▸ DATASET EXTRACT
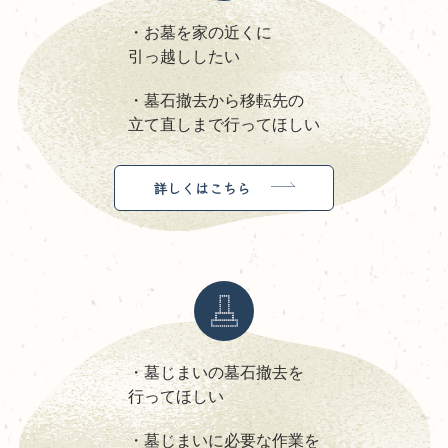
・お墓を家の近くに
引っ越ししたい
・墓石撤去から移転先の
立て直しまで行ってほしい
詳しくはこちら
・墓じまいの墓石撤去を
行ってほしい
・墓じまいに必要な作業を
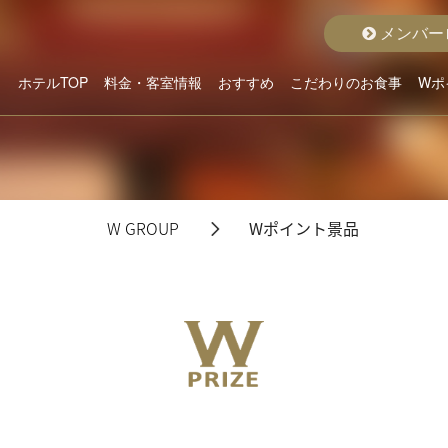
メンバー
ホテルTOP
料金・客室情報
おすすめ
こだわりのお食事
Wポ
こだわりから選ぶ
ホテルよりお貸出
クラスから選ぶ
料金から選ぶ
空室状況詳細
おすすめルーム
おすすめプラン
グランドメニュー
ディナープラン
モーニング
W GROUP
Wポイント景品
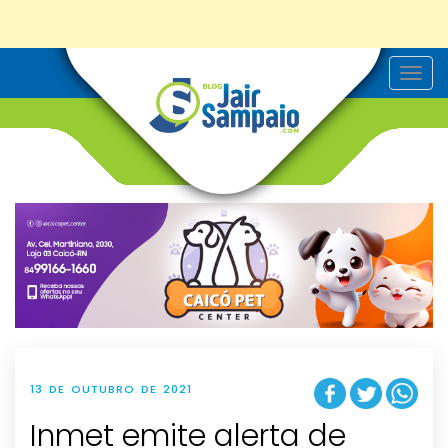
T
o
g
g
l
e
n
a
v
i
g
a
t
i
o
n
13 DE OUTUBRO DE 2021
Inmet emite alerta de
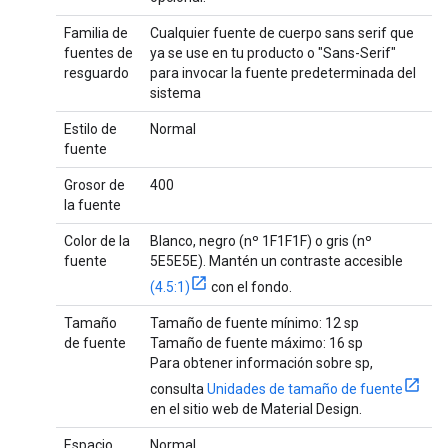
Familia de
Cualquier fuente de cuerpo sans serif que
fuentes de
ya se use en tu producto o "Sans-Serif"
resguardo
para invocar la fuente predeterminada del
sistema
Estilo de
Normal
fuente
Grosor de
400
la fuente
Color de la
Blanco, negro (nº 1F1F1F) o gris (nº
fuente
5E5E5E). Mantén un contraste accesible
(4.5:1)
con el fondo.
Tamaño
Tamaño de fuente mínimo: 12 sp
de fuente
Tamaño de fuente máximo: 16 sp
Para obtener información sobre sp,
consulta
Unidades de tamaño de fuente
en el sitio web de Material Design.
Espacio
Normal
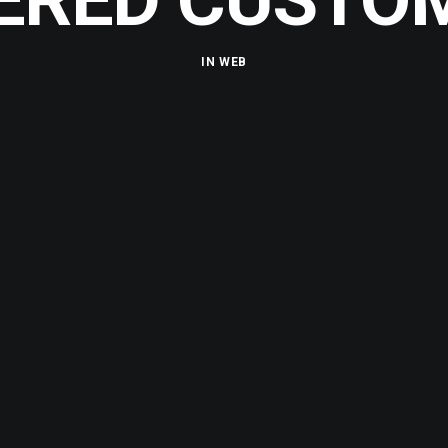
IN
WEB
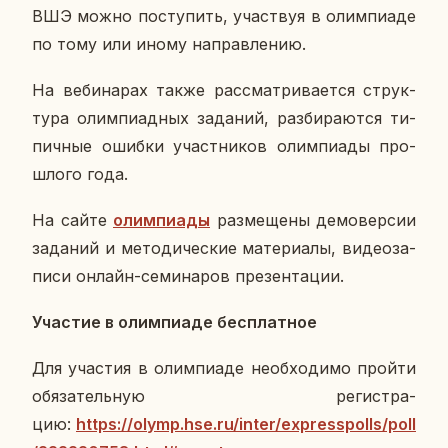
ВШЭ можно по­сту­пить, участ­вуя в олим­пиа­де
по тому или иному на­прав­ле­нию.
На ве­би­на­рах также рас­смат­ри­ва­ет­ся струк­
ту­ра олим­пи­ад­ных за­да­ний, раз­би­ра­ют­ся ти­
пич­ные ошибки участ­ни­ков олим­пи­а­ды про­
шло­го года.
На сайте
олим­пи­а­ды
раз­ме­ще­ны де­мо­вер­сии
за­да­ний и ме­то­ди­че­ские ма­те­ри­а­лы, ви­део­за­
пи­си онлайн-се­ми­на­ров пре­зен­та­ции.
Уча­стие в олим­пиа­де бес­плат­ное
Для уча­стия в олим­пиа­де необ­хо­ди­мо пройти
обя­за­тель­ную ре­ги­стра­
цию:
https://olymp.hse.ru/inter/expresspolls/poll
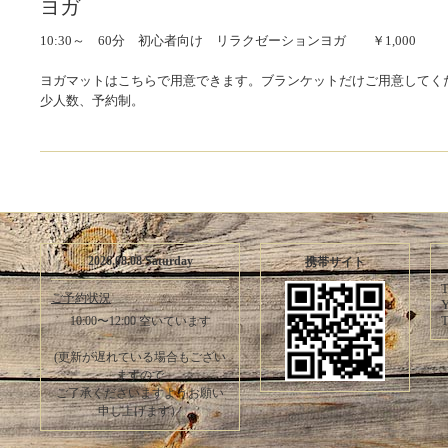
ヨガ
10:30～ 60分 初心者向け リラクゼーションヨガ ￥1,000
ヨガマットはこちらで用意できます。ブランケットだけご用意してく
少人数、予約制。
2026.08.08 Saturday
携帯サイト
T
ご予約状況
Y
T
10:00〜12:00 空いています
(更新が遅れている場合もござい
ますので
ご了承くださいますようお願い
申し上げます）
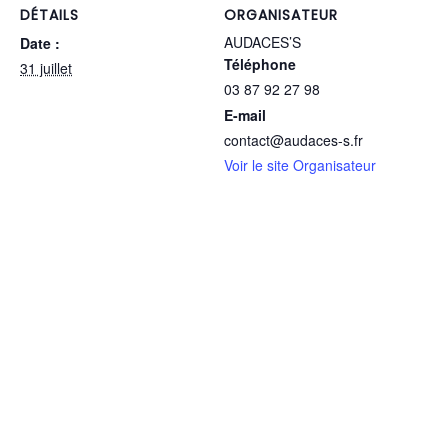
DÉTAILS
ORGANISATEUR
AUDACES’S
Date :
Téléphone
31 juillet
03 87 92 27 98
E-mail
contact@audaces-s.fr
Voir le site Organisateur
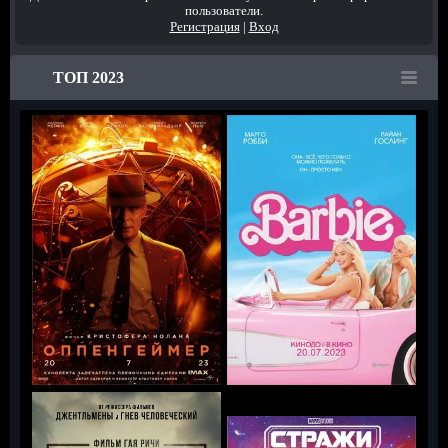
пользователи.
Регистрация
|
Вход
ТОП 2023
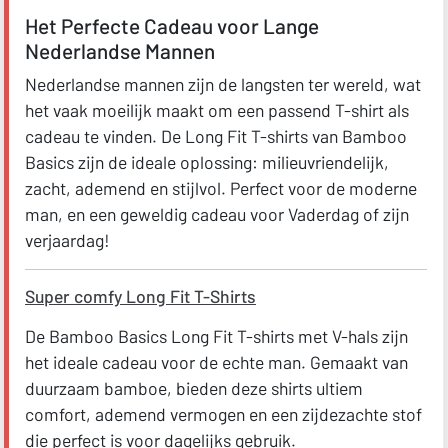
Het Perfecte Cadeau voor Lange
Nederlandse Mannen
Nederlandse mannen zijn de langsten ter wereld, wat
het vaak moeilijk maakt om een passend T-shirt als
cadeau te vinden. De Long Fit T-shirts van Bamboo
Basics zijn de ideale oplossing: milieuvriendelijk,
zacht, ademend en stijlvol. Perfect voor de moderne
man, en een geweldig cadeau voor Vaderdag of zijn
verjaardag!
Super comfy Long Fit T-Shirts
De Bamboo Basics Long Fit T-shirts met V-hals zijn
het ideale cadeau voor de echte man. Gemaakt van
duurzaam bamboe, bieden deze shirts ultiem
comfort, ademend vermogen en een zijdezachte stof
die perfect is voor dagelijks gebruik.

▸ TASK TO CARRY OUT
Show a copy of each line from the data that includes the word "zijn".

▸ SOLUTION TO THE EXERCISE
Nederlandse mannen zijn de langsten ter wereld, wat
Basics zijn de ideale oplossing: milieuvriendelijk,
man, en een geweldig cadeau voor Vaderdag of zijn
De Bamboo Basics Long Fit T-shirts met V-hals zijn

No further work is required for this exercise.